The left half of the output above shows the contents of AR throughout the progress of the multiply, and the right half shows the contents of QR. The most significant 57 bits of each are shown, right justified in a 64-bit field.

In the FP11, as the multiplication proceeds, the multiplicand is held constant, while the multiplier (in QR) and partial product (in AR) are successively right shifted. The bits of the multiplier involved in the skip-over-ones-and-zeros sate macheine are QR3 and QR2. QR3 is the rightmost bit shown above. QR2, to its right, is not retrievable by software and thus not shown.

Since the multiplicand in the sample code is 1.0, the result left in AR (bottom row of left half) should be identical with the initial value of the multiplier in QR (top row of right half), but clearly something is amiss with the least significant bits of the result. We can also see that things go awry as the first string off consecutive 1s starts through the state machine (adjusting the values in the test program shows that this is always the case). So this looks like an issue with the state machine or the FALU control signals that derive from it. Taking a look with the logic analyzer shows this:

This is a portion of the multiply dealing with the a string of two consecutive 1s on the multiplier. The clocking and state machine state bits look correct (note that AR clocks falling edges). A four-cycle pause is inserted in the AR clock whenever the state-machine dictates either an add or a subtract is to occur, in order to allow for propagation time through the ALUs.

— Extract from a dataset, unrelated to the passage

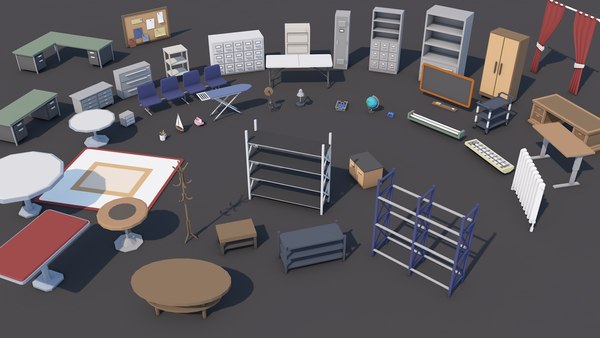
This screenshot has width=600, height=338. Identify the location of tables. (173, 287), (121, 213), (53, 235), (39, 179), (88, 121), (301, 60).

The AR and ALU function selects also look correct: AR 1 for shift, 3 for load, and ALU 6 for subtract, 9 for add. Marker X here should be clocking in a subtraction at the start of the string, followed by two shifts, then an add at marker O at the end of the string.

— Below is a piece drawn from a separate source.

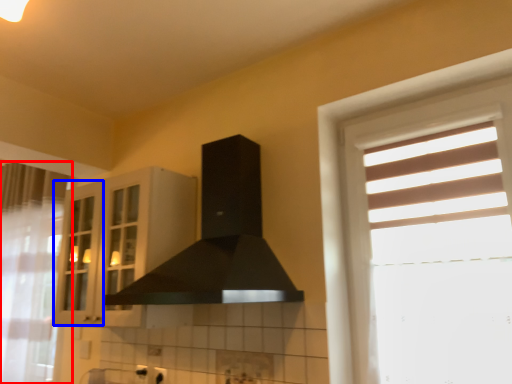
Question: Which point is further to the camera, curtain (highlighted by a red box) or screen door (highlighted by a blue box)?

Choices:
 (A) curtain
 (B) screen door

Answer: (B)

But the ALU CIN control signal looks incorrect -- it is held high throughout the multiply, but should be driven low for the subtraction at marker X. This means the ALU function actually being selected is A-B-1 instead of A-B, which would produce the results seen above (the first subtract borrows an extra 1 all the way across the partial product, then subsequent subtracts borrow from the resulting 1s on the right). So it looks like the logic that generates CIN needs a look:

Stepping through the multiply with the KM11 in single-clock-transition mode, arriving at the first subtract, FRMH MUL SUB L is asserted low to pin 3 of E21, but pin 6 does not go high. Looks like a failed gate; pulled the part, put in a socket, and put a replacement 74H10 on order. All for now!